**** SUPPLIED ENTRIES

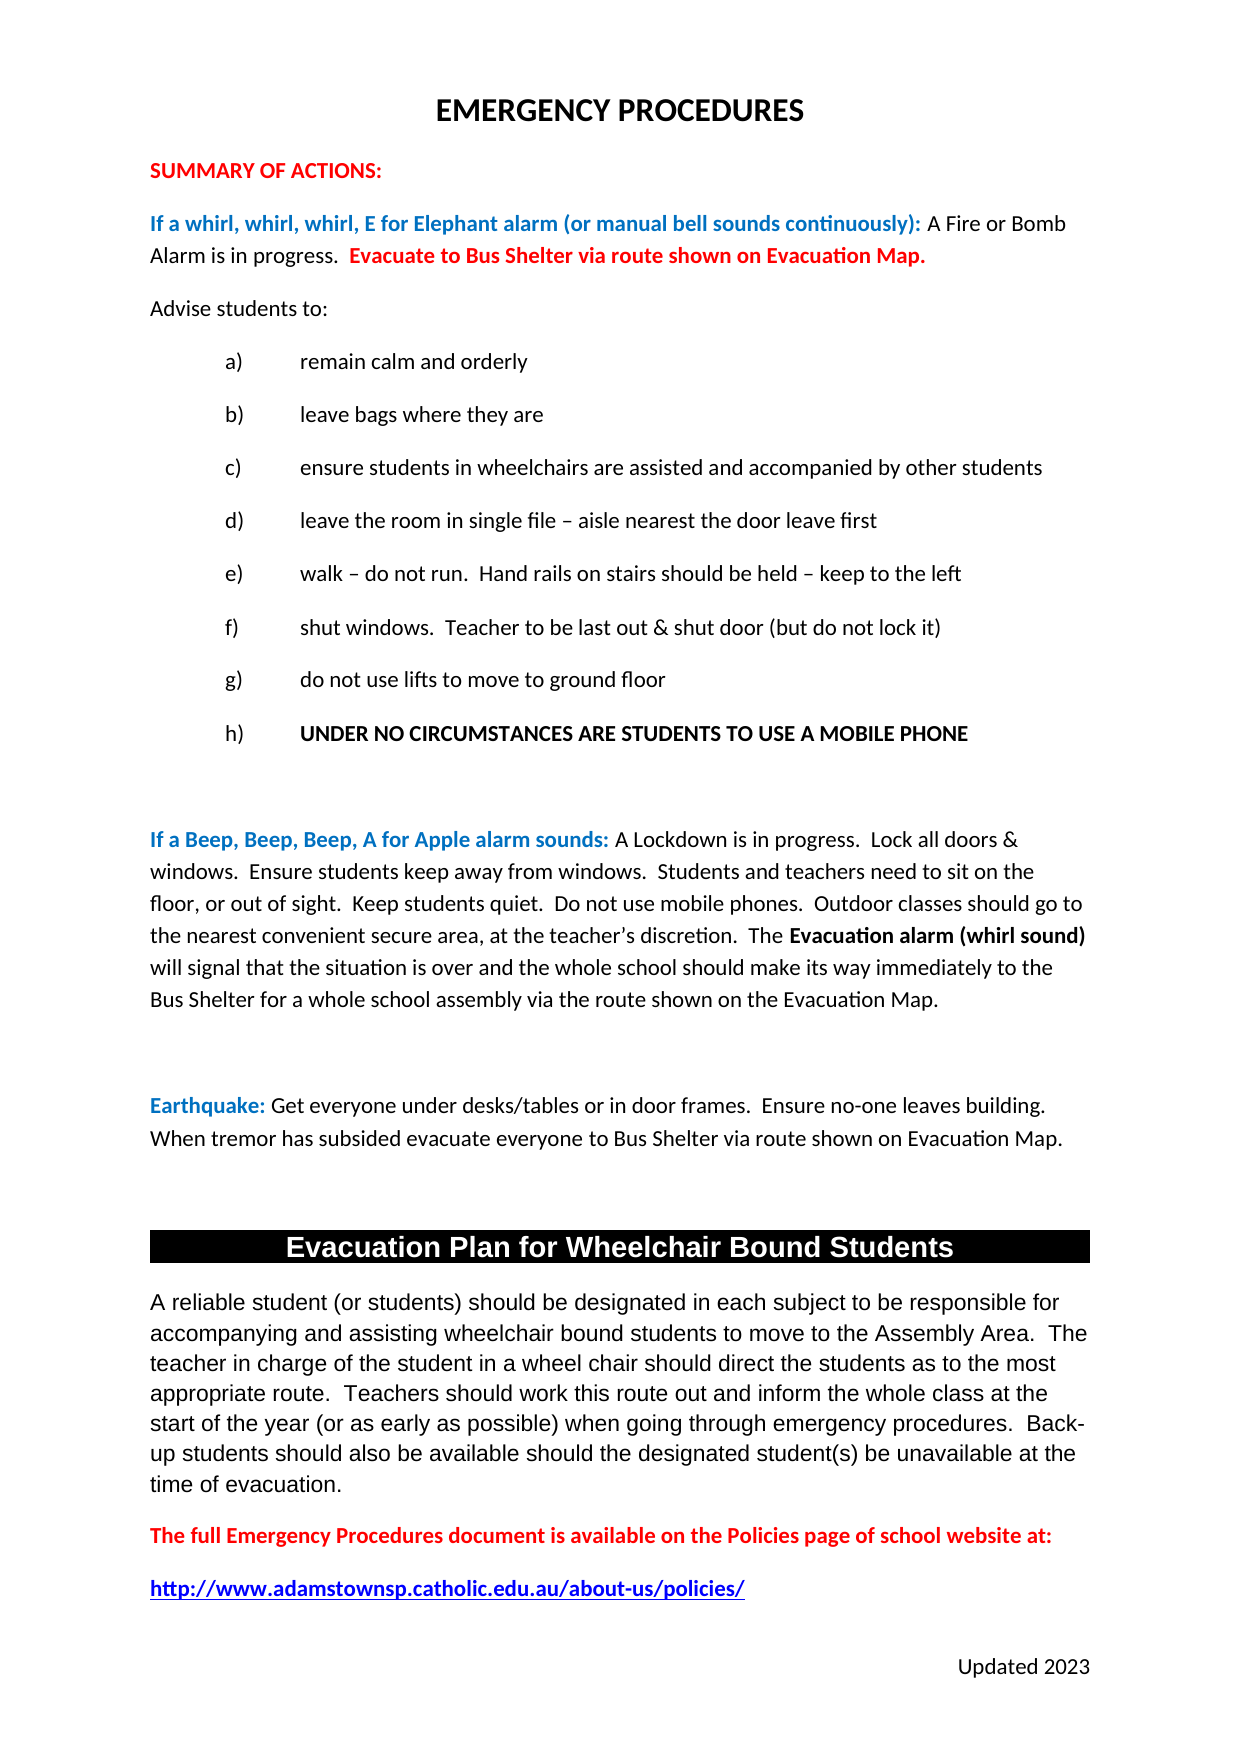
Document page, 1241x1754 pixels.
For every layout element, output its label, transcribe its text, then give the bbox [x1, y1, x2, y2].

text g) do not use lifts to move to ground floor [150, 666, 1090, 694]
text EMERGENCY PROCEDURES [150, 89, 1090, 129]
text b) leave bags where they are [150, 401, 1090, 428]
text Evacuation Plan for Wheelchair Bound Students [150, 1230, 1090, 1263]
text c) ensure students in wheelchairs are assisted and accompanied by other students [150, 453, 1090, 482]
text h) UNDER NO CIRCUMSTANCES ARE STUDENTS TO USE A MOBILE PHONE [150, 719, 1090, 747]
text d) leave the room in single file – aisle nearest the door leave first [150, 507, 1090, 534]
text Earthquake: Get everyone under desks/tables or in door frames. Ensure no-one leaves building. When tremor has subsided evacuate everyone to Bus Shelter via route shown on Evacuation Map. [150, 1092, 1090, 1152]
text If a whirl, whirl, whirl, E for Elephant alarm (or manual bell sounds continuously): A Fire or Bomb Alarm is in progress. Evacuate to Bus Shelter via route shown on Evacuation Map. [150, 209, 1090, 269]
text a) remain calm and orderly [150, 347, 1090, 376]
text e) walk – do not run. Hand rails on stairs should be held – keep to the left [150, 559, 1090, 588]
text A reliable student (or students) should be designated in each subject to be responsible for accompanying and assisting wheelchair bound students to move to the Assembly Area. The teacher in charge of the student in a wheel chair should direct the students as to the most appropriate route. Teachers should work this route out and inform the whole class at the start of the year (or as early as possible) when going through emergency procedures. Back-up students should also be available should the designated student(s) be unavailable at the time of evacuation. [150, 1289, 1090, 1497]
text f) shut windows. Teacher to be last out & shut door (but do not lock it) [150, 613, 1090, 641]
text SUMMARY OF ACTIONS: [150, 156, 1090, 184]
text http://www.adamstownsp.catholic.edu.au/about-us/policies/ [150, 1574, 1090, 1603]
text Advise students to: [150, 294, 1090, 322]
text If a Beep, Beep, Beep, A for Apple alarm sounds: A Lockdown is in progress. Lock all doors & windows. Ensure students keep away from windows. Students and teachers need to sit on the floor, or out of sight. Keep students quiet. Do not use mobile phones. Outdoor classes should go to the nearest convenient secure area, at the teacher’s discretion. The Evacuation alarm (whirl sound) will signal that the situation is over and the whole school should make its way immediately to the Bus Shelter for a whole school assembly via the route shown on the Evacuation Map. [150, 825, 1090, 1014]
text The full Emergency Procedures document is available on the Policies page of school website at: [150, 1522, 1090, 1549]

********
**** SUPPLIED ENTRIES

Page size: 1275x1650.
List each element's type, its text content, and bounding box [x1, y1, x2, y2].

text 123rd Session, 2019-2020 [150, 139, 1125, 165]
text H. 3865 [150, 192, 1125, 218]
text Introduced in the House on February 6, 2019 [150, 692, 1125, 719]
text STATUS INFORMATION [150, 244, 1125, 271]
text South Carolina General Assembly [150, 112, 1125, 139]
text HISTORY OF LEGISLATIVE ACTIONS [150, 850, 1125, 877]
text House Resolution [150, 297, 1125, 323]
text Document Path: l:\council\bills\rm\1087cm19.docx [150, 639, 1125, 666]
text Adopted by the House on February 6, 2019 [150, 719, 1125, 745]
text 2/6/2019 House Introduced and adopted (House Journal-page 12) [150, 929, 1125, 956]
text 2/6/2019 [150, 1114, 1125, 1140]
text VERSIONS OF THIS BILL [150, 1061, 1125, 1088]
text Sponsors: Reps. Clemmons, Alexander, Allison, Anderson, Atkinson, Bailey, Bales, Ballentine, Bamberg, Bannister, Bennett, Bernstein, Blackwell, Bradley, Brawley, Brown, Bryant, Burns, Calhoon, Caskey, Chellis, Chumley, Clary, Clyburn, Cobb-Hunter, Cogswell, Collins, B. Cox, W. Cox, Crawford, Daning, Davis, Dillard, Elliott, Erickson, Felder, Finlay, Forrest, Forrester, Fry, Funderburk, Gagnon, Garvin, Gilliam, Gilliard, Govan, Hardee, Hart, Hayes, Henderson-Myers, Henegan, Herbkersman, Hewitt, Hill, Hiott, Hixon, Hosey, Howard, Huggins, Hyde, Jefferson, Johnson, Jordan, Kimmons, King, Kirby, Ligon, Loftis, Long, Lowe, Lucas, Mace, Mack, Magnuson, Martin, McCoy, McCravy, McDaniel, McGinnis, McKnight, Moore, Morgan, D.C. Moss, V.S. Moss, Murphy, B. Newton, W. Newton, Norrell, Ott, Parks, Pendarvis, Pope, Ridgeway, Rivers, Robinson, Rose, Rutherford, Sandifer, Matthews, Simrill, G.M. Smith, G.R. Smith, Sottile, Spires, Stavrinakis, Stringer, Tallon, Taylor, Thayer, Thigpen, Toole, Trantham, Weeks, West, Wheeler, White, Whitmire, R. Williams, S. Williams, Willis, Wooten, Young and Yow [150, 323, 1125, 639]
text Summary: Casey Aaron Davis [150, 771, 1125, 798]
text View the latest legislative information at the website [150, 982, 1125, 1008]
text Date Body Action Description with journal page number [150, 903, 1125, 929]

********

**WORK INSTRUCTIONS:** What lines in the listing above contain the word "Introduced"? Show each one.

**ANSWER SECTION:**
text Introduced in the House on February 6, 2019 [150, 692, 1125, 719]
text 2/6/2019 House Introduced and adopted (House Journal-page 12) [150, 929, 1125, 956]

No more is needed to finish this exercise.